Human erythrocyte spectrin alpha and beta chains were purified by preparative sodium dodecyl sulfate gel electrophoresis and also by DEAE-cellulose chromatography in the presence of urea. The purified chains behaved as individual monomers on sucrose gradients and did not form homodimers. Recombination of the chains led to the formation of alpha-beta heterodimers with sedimentation characteristics identical with native alpha-beta dimers. The binding of 125I-labeled band 4.1 to alpha and beta chains was measured by sucrose gradient rate zonal sedimentation and by quantitative immunoassay. It was found that both alpha and beta chains associated with 125I-labeled band 4.1 in a nearly identical manner over the range of band 4.1 concentration studied. The association was abolished by heat denaturation of the spectrin chains or by denaturation of band 4.1 with a 40-fold molar excess of N-ethylmaleimide.

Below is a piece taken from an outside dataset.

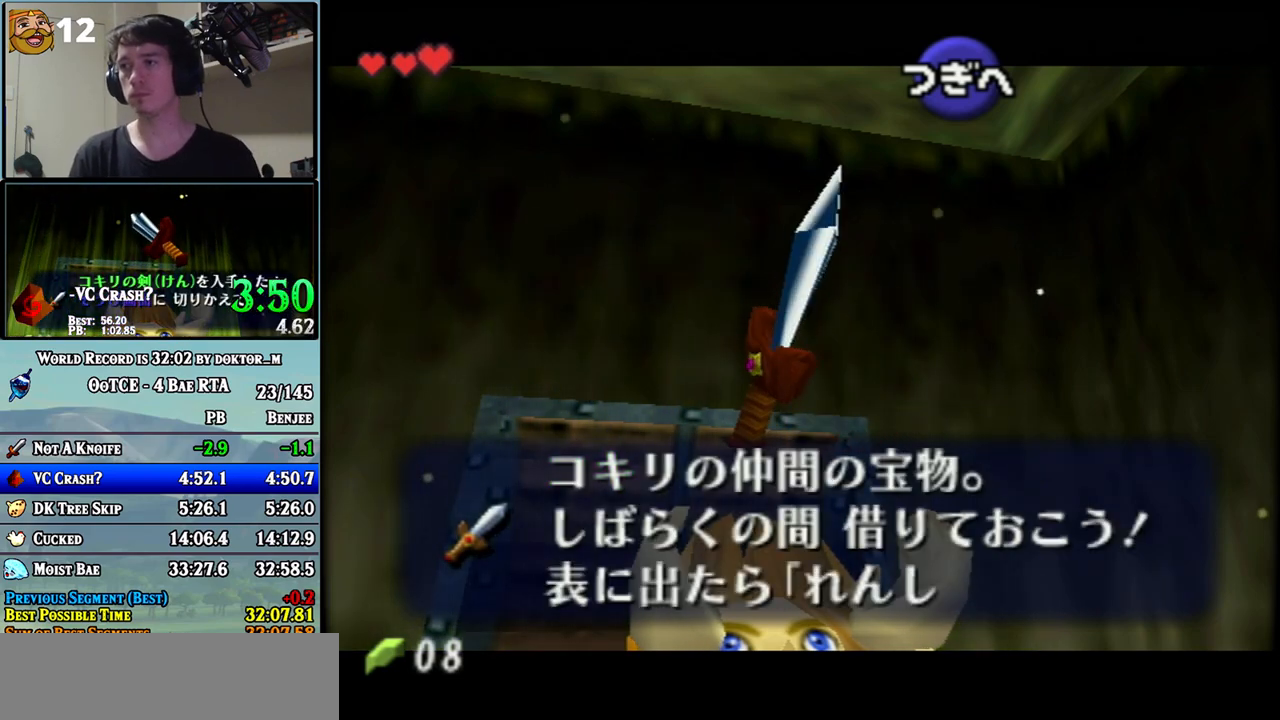
{"buttons": [], "left_stick": "up", "events": [[67, "A", "down"], [100, "A", "up"], [250, "A", "down"], [317, "A", "up"]]}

As expected, purified beta chains but not alpha chains bound to 125I-labeled ankyrin as measured by a quantitative radioimmunoassay. The binding of purified alpha chains, beta chains, and recombinant alpha-beta heterodimers to F-actin was measured in the presence of band 4.1. We found that alpha or beta chains separately exhibited no band 4.1 dependent association with F-actin but that alpha-beta heterodimers formed by recombination of the chains did. We conclude that spectrin binding to F-actin in the presence of band 4.1 requires the participation of both of spectrin's polypeptide chains.